Supermarket group Morrisons posted the first loss in its 106-year history yesterday after it was hampered by the cost of integrating Safeway.
The group said the conversion of Safeway stores to the Morrisons format cost £90.7 million in the 25 weeks to July 24, contributing to it plunging £73.7 million into the red.
It also warned full-year results would be at the lower end of guidance and revealed trading had worsened at its core Morrisons stores.
Morrisons has been beset with problems since its £3 billion deal for Safeway last year. The takeover transformed Morrisons into the fourth-biggest food retailer in the UK but has led to a string of profits warnings.
The firm conceded in May that costs associated with integrating the two businesses were likely to remain higher and take longer to eliminate than hoped.
Same-store sales at the core Morrisons estate fell 0.6 per cent in the last 12 weeks, or 5.2 per cent excluding fuel, a deterioration on the first half and worse than analysts had predicted.
The decline was due to the impact of some nearby Safeway stores being sold to competitors as part of the regulatory requirements following its £3 billion acquisition of the chain last year.
In contrast, Safeway outlets converted to the new format
showed an improvement in like-for-like sales, up 13.7 per cent including fuel in the last 12 weeks. This left overall same-store sales up 5.4 per cent. The conversion is due to be completed by the end of this year.

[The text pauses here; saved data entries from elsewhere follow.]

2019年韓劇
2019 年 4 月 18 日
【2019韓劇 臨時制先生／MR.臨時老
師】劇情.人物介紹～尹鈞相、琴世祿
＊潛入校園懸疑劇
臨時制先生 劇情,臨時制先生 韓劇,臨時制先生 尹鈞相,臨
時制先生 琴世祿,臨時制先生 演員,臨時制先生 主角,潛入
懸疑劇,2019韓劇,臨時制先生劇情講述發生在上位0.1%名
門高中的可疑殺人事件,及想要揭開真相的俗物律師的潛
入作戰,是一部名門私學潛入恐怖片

Earlier this year, Morrisons said annual profits before exceptional items would be between £ 50 million and £150 million. Yesterday it steered investors towards the lower end of this range.
However, shares lifted amid relief that it had given some clarity about its trading figures after months of uncertainty.
Ingrid Boon at Investec Securities said the sales figures for the core Morrisons stores were worse than expected.
Announcing the results on his 74th birthday, chairman Sir Ken Morrison said he wanted to remain with the company for the foreseeable future. He said he hoped to stay as long as he was " competent and of use to the business".
He said: "I still enjoy the job which is one of the things that makes me want to stay."
He also said it would be a "bit much" for chief executive Bob Stott and him to go at the same time.
The group said it was replacing deputy chairman David Jones on its audit and remuneration committees.
Mr Jones, who announced on Wednesday that he was retiring as deputy chairman of Next, was appointed to the Morrisons board last spring following the supermarket's takeover of Safeway.
The pretax losses compared with profits of £121.6 million last year. Before £118.8 million of exceptional costs - mostly due to the cost of converting Safeway stores to the Morrisons format - operating profits were £50.7 million against £168.9 million last time. Shares closed up 31/2p at 1701/2p.